The Page-turning feature that one frequently finds on Flash solutions for digital magazines or digital book readers, has always struck me as a dire software innovation. Unecessary, slow, boring -- because the page turning is always the same experience. Gimmicky: I have even seen versions which emulate turning a creaking page of parchment! An example of software ingenuity which is orthogonal to the direction of travel. I suspect that the method was originally introduced because Flash can be quite slow with large book files and the page turning covers up the download delays.

So, I was not overjoyed to see the first Dutch review of Exactly comparing the App's 'pageflow' feature to page-turning Flash catalogues (read the review in Google's englished version here). The review is otherwise OK, (I think its quite polite, but Google or I may have misunderstood something), but this seems to be a false comparison. Pageflow has some crucial advantages which page-turning does not match:
  1. The context of the book or the magazine is preserved in pageflow because the reader actually sees the pages flowing past in rapid sequence (it will be rapid if the connection is good) This is giving us a lot of information and it is preserving and in some respects enhancing the utility of the print object. The codex was a great invention! With a book you have a sense of 'how far' through the book you are. Using the slider button in Exactly you can actually navigate, slide through, the whole package and you can't do that with the merely serial page-turn in Flash.
  2. Although thumbnail pages do not give you enough detail to read a page properly, they give a surprising amount of information, even in books that are mostly full of plain text. The advertisements in magazines or illustrations in fancy books are clearly very handy in the thumbnail mode.
  3. Connected point: some of the puritanical types who argue for eBooks, seem to assume that the only point of a book is to read it. Perhaps because we have also lived with magazines, we think that skimming is good.
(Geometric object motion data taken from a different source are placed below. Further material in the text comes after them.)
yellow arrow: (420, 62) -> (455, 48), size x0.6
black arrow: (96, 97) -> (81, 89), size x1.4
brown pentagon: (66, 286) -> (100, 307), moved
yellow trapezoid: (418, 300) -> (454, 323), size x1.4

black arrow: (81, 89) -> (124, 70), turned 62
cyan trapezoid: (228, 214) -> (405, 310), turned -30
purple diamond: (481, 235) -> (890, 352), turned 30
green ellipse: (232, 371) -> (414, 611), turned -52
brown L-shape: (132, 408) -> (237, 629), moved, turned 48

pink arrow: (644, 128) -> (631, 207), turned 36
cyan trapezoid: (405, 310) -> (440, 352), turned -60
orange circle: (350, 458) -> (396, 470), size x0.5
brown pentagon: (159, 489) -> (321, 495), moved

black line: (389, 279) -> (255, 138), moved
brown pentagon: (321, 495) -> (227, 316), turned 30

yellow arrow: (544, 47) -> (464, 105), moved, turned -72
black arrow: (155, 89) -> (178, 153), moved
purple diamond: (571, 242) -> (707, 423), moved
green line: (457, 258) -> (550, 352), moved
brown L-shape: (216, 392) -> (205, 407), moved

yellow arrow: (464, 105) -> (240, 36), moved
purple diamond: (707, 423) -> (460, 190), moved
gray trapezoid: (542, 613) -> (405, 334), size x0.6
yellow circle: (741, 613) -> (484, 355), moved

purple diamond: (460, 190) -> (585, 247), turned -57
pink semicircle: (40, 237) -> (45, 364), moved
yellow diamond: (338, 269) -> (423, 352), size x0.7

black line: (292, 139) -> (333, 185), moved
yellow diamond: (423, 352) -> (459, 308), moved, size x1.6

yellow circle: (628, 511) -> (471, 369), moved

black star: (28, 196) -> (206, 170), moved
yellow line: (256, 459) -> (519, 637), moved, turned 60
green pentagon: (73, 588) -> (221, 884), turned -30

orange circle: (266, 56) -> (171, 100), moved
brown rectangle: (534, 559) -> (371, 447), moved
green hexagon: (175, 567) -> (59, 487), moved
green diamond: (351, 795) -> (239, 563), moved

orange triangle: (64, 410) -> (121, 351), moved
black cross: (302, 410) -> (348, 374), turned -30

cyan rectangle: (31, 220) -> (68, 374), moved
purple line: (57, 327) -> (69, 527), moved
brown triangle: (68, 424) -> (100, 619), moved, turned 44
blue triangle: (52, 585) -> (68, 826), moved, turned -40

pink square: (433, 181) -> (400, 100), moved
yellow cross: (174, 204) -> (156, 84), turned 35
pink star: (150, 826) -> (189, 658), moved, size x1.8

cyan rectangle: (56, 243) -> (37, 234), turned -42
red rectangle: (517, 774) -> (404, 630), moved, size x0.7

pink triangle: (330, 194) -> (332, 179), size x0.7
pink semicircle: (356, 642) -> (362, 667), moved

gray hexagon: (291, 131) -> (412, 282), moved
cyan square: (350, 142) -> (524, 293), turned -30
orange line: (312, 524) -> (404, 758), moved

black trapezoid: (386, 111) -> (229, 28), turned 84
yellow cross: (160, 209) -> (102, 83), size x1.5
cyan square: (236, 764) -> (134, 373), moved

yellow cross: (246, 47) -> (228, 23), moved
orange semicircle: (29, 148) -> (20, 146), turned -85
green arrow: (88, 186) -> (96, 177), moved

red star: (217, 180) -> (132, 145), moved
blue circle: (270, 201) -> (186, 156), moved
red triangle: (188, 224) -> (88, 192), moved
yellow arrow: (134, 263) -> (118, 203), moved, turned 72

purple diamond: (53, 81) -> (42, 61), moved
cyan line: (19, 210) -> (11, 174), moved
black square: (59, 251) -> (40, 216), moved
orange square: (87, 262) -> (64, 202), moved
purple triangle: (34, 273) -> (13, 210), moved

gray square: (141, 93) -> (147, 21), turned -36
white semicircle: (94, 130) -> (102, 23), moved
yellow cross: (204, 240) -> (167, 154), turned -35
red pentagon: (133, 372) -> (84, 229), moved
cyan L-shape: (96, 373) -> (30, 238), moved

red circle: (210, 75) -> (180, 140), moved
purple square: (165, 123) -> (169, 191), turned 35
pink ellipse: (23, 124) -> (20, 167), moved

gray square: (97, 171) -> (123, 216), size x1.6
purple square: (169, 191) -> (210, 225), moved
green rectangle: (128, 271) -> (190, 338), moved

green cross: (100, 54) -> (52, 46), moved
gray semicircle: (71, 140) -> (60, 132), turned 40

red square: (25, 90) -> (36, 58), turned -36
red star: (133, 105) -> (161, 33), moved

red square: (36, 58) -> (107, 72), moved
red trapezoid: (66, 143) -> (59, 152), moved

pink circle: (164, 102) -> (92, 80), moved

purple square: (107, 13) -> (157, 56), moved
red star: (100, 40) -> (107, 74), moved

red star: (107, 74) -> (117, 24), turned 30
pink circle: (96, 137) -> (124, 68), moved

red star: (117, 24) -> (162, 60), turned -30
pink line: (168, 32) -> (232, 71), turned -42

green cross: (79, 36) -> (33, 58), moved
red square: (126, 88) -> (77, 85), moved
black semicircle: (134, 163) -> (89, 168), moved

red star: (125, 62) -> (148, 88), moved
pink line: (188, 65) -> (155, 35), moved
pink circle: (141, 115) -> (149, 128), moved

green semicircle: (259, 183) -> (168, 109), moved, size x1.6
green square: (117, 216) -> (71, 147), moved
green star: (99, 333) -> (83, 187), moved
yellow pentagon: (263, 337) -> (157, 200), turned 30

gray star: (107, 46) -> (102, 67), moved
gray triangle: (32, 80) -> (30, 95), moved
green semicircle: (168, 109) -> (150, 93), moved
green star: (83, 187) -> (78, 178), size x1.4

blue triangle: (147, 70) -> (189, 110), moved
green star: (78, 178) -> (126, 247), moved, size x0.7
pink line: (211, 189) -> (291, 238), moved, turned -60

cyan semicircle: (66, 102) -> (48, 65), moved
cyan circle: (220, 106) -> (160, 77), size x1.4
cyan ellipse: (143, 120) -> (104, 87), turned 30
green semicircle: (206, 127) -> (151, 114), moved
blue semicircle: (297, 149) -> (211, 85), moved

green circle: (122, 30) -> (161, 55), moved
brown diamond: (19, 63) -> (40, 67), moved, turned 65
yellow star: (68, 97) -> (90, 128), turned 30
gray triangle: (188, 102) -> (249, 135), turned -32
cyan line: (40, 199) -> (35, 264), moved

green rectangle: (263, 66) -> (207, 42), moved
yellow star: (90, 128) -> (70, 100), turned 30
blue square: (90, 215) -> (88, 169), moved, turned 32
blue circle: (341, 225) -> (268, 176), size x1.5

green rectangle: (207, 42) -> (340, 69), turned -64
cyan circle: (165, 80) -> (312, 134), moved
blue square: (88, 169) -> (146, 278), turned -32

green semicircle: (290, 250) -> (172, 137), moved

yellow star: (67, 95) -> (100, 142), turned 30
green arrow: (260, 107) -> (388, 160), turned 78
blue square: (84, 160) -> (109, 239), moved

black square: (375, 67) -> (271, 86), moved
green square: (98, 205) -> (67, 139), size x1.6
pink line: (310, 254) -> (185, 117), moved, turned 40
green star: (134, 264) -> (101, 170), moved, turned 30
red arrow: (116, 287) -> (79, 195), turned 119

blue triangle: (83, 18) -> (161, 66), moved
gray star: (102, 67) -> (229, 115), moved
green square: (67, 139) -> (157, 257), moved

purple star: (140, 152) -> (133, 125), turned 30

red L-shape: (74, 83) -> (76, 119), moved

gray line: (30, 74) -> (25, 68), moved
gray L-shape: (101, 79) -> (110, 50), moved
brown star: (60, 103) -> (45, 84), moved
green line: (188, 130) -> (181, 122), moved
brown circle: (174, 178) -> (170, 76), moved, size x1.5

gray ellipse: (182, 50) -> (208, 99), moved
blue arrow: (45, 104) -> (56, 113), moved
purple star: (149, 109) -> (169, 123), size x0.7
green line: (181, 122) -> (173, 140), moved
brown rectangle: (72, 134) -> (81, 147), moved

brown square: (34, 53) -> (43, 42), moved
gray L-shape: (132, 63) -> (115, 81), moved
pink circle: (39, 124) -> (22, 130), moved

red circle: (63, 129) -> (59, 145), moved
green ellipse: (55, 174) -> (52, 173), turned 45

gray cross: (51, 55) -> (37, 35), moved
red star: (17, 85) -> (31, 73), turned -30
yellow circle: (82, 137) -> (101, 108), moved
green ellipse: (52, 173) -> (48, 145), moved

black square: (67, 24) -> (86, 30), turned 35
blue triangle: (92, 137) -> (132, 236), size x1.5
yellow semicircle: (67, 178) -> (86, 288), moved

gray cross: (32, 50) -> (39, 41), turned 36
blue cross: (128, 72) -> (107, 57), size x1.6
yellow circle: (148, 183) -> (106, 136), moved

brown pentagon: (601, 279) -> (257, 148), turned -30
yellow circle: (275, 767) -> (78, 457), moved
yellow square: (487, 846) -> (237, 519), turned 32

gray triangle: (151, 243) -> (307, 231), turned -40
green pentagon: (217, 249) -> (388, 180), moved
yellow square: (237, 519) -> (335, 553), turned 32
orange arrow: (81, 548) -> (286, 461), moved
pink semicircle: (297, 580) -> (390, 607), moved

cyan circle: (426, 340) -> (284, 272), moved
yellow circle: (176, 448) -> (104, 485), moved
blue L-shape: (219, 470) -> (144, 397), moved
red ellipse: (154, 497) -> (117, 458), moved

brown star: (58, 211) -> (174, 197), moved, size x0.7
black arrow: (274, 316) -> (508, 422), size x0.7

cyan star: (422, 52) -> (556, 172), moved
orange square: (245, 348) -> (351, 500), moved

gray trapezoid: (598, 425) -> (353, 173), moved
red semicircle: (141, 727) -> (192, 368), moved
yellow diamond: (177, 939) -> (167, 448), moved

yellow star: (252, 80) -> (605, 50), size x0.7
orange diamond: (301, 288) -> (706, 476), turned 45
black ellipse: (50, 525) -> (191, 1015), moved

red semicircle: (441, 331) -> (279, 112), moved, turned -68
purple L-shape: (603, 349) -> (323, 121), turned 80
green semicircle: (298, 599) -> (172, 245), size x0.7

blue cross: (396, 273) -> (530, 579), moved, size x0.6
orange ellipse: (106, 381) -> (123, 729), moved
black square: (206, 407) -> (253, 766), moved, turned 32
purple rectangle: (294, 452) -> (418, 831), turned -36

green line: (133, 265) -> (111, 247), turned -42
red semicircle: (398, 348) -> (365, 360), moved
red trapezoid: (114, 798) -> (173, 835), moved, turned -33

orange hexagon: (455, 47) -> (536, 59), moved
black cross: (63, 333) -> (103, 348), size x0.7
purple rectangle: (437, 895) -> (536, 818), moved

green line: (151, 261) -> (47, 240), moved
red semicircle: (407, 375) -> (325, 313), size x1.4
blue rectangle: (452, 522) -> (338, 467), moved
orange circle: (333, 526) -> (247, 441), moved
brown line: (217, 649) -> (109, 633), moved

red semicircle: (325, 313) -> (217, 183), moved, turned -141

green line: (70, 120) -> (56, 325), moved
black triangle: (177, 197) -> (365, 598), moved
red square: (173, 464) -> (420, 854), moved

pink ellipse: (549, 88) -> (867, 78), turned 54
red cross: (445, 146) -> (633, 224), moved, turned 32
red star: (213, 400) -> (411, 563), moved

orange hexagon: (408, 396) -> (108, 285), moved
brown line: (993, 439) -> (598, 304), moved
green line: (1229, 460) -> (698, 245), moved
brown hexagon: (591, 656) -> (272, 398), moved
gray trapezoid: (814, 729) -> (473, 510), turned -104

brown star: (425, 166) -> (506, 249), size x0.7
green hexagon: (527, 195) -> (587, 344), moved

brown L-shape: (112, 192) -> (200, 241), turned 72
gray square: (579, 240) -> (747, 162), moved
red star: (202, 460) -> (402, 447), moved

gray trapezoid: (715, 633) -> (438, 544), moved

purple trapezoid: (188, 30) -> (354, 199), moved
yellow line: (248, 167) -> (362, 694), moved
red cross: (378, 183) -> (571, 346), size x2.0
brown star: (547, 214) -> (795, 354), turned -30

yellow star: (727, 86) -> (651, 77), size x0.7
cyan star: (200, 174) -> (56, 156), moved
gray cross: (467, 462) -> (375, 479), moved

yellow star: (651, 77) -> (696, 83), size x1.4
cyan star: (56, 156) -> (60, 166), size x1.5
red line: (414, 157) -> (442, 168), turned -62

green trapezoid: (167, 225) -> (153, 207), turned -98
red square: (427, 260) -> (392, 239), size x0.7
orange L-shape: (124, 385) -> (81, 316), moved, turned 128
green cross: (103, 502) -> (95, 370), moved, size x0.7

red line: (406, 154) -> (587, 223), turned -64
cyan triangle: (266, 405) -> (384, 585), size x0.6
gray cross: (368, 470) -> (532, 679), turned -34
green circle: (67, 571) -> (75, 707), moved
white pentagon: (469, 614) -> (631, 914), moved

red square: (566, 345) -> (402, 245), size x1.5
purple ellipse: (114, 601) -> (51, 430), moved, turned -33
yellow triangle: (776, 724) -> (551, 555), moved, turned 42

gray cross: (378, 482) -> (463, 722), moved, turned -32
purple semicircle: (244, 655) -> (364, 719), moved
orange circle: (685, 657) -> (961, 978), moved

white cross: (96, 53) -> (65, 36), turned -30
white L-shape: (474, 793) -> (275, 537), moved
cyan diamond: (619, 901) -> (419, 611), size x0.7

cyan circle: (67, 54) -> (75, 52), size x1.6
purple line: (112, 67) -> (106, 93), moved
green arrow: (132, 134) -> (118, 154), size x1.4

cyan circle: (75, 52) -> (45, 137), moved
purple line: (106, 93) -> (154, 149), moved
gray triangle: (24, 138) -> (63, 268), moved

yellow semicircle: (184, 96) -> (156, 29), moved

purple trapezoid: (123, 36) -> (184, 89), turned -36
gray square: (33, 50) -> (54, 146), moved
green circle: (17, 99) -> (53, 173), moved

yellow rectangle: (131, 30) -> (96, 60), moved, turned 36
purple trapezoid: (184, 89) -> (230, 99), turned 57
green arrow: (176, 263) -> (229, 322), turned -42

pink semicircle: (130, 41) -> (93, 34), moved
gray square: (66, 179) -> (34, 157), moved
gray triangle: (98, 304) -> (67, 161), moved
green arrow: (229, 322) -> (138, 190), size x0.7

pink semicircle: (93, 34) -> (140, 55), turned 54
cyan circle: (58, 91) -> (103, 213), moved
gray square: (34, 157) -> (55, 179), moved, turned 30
There are many ways of reading a book or a magazine, and reading some of it and skimming the rest is OK (in my book). The pageflow mode is ideal for skimming. Please skim with a good conscience using pageflow.
  4. Final point: the ergonomics of the iPhone. Taking advantage of the iPhone's shape and size, pageflow enables the iPhone to be useful in different ways according to the way you orient it. The portrait mode (right way up) is obviously the right way to read a portrait page. With Exactly the reader has two landscape options, 90° anticlockwise which puts the App and the iPhone in pageflow mode, and 90°clockwise which gives the best landscape mode for reading close text. I hope that this option set (which I have only as yet seen in Exactly) becomes a general convention for iPhone Apps that want to use pageflow or coverflow. Notice that the small size of the iPhone makes this use of orientation as giving alternative modes of navigating the text an even easier and more attractive option. I am sure that the mooted iPhone/tablet will also support these features and gestures, but if Apple had started with a tablet the size of the MacBook Air, we might not have seen orientation as such a strong element in their 'touch' interface.



Using pageflow to find a specific page


Swing the iPhone to read the page selected

Once again the small size of the iPhone is, in a curious way an advantage, in that it has pushed Apple and App developers to innovate. The Kindle did not originally offer a landscape mode, but perhaps under the influence of the iPhone it now does. It is a matter of some interest to me that the 4th side of the iPhone (180°rotation), the portrait mode -- wrong way up, has not yet been found a use within the Exactly App. Perhaps this should become a way of navigating a library, of switching between books or magazine titles within a subscription? I am sure that the development team will think of a better use and a better solution.... but turning the book upside down surely has its uses?